Dalam hadits di atas terdapat dalil bahwasanya gambar-gambar yang dihinakan harus telah dipotong kepalanya hingga menyerupai pohon. Juga kita dapatkan dalil lain yang menyebutkan bahwa Nabi shallallahu ‘alaihi wa sallam menolak untuk masuk ke rumah ‘Aisyah radhiallahu ‘anha ketika beliau melihat di dalamnya ada dua bantal bergambar makhluk hidup, hingga beliau menyobek gambar tersebut. (Hukmu Tashwir Dzawatil Arwah, catatan kaki hlm. 53)

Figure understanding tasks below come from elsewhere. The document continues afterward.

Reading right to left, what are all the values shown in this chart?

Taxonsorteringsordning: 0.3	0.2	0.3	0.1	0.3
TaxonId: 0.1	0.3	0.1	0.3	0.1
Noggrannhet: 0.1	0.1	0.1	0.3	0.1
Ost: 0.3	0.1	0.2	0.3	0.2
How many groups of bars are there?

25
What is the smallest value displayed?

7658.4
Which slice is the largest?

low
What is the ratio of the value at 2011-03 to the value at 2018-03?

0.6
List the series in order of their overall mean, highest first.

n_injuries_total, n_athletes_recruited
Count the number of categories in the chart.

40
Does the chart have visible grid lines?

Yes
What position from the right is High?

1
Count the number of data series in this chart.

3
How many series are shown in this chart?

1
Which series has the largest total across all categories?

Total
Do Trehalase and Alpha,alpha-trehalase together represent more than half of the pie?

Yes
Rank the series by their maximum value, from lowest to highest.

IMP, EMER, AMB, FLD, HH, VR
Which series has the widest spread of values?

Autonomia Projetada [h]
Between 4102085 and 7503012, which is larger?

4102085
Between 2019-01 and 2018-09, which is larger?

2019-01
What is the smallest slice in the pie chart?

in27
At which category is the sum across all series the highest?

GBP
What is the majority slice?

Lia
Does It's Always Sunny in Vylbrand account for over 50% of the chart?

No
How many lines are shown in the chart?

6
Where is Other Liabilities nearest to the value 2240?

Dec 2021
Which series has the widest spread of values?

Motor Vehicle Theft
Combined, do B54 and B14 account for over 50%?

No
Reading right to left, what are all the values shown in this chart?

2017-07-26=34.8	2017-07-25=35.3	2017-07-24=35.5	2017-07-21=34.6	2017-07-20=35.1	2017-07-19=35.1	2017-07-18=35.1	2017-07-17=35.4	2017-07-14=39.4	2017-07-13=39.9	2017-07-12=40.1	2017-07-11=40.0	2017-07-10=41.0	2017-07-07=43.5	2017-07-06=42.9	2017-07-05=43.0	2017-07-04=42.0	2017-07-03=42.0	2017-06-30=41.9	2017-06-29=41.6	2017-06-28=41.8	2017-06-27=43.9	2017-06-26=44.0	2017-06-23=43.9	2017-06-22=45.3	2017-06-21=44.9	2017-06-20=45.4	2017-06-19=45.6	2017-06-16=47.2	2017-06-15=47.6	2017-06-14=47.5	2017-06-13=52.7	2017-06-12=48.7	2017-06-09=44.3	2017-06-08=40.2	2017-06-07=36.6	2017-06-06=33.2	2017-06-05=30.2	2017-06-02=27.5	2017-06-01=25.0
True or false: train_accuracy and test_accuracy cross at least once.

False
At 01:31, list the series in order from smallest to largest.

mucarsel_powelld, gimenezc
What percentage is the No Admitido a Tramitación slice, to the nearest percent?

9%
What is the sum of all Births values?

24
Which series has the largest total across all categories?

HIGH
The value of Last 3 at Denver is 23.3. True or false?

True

Demikianlah pada akhirnya, diakui ataupun tidak, tampaklah bagi setiap orang yang menyimak ucapan dua ulama di atas tentang keberadaan majalah yang banyak tersebar di tangan kaum muslimin sekarang ini. Apa pun dalih bagi kalangan yang menentangnya, namun sesungguhnya kebenaran itu tidak akan sirna selamanya.

(Dinukil secara ringkas oleh Ummu ‘Abdirrahman bintu ‘Imran dari tulisan al-Ustadz Abu Ishaq Muslim al-Atsari yang berjudul Kedudukan Media Massa dalam Syariat Islam)


[1] Atau membuka aurat atau bahkan gambar-gambar wajah wanita saja, itu sudah cukup membuat fitnah (red.).

[2] Asy-Syaikh Muqbil rahimahullah menjelaskan bahwa gambar itu dipotong kepalanya hingga menyerupai pohon sebagaimana disebutkan dalam hadits-hadits lain.